CPA seeks partnerships with diverse organizations and agencies on and off the UTSC campus, and supports performances, symposia, workshops and other similar events which investigate and promote cultural pluralism in the arts, both for a student and a public audience.

Past Events

Please visit for information on upcoming CPA-sponsored events. Below is a listing of some of the past events sponsored by CPA:

October 21, 2013: AND HERE WE DWELL ...
Through a series of spoken word and forum theatre performances, the Spoken Forum Collective - which includes residents of the Kingston-Galloway-Orton Park area - led the audience on an exploration of issues relating to housing, poverty, and discrimination.

Canadian-born Kiyoshi Nagata and Japanese-born Aki Takahashi, of the taiko group Nagata Shachu, will give a lecture-demonstration on Japanese taiko drumming and folk music in the North American diaspora. The discussion will focus on their own experiences of becoming musicians, the development of taiko groups both in the US and Canada, and general issues of authenticity and the reception of their music among North American audiences of Japanese and non-Japanese descent.

Featuring KasheDance and the wind in the leaves collective, a series of interdisciplinary performances and a reflective artist talk intricately unearth the personal and historical journeys of the African diaspora and explore the influences of the African diasporic aesthetic upon contemporary cultural performance in Canada.

Featuring a screening of video projects by renowned multi-media artist Midi Onodera, this artist talk will provide insight into the discourse developing around mixed media and cultural pluralism and its place in Canadian arts.  In response to Midi’s talk, Sinara Rozo-Perdomo, Executive Director of alucine Latino Film Festival, and Jason Baerg, Chair of the Aboriginal Curatorial Committee, will introduce their own  interpretations and show some of the work they have been involved in bringing to Canadian audiences.

November 30, 2012: MAKING A LIVING; MAKING ART
In partnership with Scarborough Arts and the Neighbourhood Arts Network, Cultural Pluralism in the Arts presented a free day of creativity and networking with guest speakers from the Scarborough Arts community. During the morning session, the audience could witness a life storytelling and poetry recording session with original pieces written by local Scarborough writiers. In the afternoon session, three thriving Scarborough artists engaged in a panel discussion on how to sustain a career in the arts and maintain the "art-work-life" balance.

(Stored items)
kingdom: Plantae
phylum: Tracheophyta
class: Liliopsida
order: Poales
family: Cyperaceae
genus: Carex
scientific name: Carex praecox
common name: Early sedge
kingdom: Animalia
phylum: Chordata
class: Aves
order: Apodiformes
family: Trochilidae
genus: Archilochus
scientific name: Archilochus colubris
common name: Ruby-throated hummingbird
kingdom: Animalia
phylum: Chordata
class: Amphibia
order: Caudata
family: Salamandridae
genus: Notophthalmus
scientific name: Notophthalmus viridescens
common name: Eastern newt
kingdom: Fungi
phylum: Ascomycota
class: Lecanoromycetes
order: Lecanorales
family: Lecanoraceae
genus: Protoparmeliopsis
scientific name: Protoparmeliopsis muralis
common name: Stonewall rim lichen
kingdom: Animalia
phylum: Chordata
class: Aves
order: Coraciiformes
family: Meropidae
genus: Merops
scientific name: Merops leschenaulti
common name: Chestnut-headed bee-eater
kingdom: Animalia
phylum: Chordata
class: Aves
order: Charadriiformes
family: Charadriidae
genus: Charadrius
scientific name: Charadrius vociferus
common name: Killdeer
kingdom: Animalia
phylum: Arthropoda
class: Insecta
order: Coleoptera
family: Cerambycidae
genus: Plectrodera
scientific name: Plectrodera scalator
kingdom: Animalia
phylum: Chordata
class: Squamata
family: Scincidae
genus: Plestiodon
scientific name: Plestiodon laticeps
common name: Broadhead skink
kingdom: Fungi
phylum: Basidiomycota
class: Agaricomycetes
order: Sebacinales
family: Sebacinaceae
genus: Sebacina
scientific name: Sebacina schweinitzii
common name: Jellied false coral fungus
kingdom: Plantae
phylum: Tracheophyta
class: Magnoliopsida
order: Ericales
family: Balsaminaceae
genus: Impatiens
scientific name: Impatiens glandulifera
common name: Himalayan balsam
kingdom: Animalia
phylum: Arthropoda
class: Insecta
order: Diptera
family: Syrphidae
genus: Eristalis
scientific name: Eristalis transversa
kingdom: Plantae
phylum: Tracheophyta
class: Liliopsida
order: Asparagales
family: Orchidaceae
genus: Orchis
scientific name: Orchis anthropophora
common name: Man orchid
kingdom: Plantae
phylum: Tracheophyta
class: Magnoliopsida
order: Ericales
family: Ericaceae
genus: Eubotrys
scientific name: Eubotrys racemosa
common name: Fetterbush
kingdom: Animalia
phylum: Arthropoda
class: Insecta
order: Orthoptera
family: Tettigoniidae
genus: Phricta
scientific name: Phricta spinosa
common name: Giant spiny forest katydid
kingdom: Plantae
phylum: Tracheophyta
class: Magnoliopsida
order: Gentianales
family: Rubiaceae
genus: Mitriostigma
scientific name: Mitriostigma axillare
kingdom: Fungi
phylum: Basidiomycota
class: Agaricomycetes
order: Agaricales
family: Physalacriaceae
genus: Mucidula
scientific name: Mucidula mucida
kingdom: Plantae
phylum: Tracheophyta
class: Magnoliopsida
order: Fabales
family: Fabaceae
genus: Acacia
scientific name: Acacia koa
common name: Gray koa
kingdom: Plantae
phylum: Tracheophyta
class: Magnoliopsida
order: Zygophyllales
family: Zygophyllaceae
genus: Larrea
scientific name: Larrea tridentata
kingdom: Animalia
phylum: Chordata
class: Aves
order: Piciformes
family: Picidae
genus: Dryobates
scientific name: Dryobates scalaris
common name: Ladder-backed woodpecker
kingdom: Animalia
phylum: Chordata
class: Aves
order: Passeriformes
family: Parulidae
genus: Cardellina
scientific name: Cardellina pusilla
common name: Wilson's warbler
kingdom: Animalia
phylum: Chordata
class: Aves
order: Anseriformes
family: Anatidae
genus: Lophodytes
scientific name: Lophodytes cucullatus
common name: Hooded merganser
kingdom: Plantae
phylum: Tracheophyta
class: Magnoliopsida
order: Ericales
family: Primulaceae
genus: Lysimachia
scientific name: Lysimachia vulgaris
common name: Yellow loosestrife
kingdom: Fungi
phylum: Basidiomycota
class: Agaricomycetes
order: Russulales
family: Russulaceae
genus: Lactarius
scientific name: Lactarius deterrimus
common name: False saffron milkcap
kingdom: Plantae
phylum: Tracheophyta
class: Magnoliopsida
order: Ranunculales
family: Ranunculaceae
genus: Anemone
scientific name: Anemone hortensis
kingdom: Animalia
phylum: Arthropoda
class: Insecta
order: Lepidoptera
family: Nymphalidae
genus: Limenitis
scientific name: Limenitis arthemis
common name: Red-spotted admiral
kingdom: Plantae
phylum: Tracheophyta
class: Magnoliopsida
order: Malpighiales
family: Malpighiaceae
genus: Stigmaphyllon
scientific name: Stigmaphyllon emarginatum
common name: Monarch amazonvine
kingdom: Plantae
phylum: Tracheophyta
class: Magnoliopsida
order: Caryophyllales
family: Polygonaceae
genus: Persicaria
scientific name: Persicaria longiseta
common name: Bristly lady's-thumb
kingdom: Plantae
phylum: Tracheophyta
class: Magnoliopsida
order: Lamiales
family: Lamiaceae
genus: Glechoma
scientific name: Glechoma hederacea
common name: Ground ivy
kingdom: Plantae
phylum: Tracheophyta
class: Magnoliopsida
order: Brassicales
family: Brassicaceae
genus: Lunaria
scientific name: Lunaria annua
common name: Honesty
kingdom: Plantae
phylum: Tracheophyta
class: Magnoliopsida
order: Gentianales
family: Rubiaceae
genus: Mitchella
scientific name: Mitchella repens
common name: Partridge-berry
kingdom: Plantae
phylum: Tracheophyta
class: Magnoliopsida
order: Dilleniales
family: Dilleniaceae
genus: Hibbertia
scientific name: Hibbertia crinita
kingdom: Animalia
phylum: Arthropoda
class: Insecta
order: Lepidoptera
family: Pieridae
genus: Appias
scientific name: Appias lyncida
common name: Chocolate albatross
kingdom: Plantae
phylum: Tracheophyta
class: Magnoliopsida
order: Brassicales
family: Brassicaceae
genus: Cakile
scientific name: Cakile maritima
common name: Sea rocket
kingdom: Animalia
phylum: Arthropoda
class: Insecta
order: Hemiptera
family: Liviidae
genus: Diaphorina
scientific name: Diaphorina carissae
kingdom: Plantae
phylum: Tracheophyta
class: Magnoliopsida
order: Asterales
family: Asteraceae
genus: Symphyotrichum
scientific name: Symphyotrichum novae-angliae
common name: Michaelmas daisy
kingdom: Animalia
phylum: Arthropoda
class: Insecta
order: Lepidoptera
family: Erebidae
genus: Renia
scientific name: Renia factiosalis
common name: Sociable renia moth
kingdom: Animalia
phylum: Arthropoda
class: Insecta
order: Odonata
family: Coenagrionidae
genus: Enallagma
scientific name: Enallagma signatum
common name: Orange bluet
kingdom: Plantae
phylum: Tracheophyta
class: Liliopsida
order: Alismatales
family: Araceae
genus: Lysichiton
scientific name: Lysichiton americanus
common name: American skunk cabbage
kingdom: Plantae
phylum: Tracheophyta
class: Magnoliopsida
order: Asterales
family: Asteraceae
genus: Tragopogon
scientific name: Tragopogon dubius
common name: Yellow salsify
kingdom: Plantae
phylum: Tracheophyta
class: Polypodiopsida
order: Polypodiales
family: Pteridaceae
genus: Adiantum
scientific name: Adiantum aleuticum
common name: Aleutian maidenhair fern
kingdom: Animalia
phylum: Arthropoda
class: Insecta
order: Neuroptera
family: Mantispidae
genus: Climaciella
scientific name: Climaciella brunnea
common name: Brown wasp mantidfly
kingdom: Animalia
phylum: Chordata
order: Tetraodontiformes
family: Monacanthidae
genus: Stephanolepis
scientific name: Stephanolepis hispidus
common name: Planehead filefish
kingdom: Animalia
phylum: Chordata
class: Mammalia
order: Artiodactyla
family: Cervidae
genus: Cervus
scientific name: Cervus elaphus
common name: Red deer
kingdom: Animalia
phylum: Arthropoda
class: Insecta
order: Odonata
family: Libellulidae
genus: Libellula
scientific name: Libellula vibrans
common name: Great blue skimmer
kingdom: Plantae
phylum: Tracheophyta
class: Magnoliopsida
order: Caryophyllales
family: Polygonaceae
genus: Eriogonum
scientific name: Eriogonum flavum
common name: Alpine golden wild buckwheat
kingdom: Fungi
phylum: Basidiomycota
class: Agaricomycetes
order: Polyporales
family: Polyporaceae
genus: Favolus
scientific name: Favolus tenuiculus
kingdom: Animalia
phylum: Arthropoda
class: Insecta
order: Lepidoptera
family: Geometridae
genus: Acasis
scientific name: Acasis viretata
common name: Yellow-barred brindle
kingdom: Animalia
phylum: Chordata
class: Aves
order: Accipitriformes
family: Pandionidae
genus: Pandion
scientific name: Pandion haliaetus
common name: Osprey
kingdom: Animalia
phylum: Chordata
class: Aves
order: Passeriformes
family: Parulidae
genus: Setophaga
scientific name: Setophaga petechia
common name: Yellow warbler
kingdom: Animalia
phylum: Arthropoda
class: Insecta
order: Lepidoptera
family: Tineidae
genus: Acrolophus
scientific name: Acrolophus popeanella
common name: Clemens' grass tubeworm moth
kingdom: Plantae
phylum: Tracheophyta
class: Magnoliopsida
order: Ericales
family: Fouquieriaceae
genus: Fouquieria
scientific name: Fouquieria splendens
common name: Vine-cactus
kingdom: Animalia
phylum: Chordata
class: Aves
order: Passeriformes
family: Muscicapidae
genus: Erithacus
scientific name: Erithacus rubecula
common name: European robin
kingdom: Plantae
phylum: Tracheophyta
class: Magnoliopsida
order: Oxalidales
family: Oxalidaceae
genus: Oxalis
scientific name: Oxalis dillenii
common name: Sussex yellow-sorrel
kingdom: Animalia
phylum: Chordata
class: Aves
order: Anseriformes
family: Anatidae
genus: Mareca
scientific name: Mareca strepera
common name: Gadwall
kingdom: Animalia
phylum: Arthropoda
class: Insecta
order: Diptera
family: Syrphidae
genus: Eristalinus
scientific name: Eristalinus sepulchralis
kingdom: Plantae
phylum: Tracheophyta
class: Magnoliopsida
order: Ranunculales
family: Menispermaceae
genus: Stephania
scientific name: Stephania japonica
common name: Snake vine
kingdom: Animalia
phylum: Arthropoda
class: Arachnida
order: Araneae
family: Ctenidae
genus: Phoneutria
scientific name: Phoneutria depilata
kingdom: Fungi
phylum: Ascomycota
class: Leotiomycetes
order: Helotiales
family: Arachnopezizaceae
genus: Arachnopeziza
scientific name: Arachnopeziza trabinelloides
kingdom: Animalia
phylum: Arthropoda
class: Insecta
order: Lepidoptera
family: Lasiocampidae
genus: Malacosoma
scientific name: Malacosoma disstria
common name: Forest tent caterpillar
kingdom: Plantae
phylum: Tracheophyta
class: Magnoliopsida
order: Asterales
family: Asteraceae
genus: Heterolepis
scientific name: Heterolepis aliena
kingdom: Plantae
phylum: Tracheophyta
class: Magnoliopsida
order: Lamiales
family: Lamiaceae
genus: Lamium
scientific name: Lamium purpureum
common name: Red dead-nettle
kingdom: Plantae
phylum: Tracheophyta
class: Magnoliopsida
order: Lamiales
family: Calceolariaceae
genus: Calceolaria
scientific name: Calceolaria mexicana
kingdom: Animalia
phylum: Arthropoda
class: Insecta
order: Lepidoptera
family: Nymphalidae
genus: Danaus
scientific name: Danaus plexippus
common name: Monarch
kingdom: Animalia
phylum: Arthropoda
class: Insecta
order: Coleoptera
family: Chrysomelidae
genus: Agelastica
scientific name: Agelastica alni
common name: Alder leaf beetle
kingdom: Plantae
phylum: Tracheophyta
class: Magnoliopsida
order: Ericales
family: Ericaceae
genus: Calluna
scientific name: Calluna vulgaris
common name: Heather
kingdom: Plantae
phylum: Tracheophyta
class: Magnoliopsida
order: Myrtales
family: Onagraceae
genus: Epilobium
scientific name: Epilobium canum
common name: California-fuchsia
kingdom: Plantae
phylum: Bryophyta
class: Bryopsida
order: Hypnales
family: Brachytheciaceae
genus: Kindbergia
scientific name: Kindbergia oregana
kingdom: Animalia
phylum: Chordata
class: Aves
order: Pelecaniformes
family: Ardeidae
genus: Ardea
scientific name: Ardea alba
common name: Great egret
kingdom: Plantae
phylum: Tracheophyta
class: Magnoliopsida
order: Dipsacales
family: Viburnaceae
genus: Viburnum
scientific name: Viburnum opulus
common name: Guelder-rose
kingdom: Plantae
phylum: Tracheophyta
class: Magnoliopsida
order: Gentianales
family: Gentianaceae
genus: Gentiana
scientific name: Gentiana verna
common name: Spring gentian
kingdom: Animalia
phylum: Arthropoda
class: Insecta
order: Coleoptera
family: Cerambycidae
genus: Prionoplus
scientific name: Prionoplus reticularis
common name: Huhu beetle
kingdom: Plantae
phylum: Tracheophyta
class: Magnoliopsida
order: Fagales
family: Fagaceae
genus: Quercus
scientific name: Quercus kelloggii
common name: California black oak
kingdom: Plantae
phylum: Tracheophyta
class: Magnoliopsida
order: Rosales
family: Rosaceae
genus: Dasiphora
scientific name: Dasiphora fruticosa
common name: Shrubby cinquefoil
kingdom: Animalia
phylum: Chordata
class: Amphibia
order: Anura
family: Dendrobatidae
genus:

**Work to be completed**
Transcribe the passage of the CPA events listing between "Featuring KasheDance and" and "performance in Canada.", inclusive.

**Solved exercise**
Featuring KasheDance and the wind in the leaves collective, a series of interdisciplinary performances and a reflective artist talk intricately unearth the personal and historical journeys of the African diaspora and explore the influences of the African diasporic aesthetic upon contemporary cultural performance in Canada.